··· DOCUMENT EXCERPT ···
Main content

President Reagan's social programmes - 22 July 1983

I remember once, down in the inland lake country of Florida, stopping the car by the roadside and watching a black woman with two young men trudging up and down the citrus groves, plucking clusters of oranges with a single gesture and dumping them in sacks.

It was early summer and the heat was about as ferocious down there as it is everywhere this summer. The sun, which used to be called "Old Hannah" by the people we used to call negros burned away there from dawn to dusk.

Suddenly, the black woman saw us and almost with an air of defiance, threw her head back and released one of the purest, the most beautiful, soprano voices I've ever heard "Go down old Hannah", she sang, "don't you rise no more".

I was on a BBC assignment – it was war time – to drive round the country the whole continent for five months and record what the people had to say and the blacks had to sing about their various and innumerable war jobs.

It shows how long ago this was, the magic box that made this possible was called a portable recording machine and conceivably it would have been portable if Hercules or Muhammad Ali were the porter. It was about the size of a one-and-a-half-ton air conditioner such as they have today in large flower shops and chocolate retailers.

Furthermore, since there was a war on, our discs were 16-inch platters made of glass and the recording head was made of some sort of thorn that you had to sharpen.

I strolled over to them and, in those days, they were instantly suspicious of an approaching white man, but also instantly cowed, not cowed so much as submissive. Today, they might be either instantly cordial or suspicious, they would not be cowed.
···
SHORT EXERCISE 1: For each statement, say whether it agrees with the excerpt headed "President Reagan's social programmes." Answer yes or no and quote the excerpt's deciding words exactly. (a) The discs used for recording were made of glass. (b) The assignment lasted three months. (c) The woman sang in a baritone voice.
The entries have no connection to the excerpt.
··· INFORMATION PROVIDED ···
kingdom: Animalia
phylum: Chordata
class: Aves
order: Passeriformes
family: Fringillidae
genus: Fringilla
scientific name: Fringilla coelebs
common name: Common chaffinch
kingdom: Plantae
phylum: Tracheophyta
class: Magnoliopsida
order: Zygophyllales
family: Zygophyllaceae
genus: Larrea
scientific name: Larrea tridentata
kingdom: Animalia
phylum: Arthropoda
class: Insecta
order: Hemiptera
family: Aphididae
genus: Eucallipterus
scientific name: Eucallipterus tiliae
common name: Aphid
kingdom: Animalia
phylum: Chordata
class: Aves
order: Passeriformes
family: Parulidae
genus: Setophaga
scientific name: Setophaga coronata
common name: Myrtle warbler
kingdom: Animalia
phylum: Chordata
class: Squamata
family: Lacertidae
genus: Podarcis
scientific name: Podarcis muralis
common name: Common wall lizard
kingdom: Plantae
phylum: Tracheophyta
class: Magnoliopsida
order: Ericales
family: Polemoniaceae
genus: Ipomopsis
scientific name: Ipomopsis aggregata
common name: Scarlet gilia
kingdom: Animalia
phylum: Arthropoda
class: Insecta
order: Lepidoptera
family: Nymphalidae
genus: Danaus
···
SHORT EXERCISE 2: Please return the entries unchanged, starting with the line that contains "family: Parulidae" and ending with the last line of the entries, including both of those lines.

RESULT 1:
(a) Yes: "our discs were 16-inch platters made of glass"
(b) No: "for five months"
(c) No: "soprano voices"

RESULT 2:
family: Parulidae
genus: Setophaga
scientific name: Setophaga coronata
common name: Myrtle warbler
kingdom: Animalia
phylum: Chordata
class: Squamata
family: Lacertidae
genus: Podarcis
scientific name: Podarcis muralis
common name: Common wall lizard
kingdom: Plantae
phylum: Tracheophyta
class: Magnoliopsida
order: Ericales
family: Polemoniaceae
genus: Ipomopsis
scientific name: Ipomopsis aggregata
common name: Scarlet gilia
kingdom: Animalia
phylum: Arthropoda
class: Insecta
order: Lepidoptera
family: Nymphalidae
genus: Danaus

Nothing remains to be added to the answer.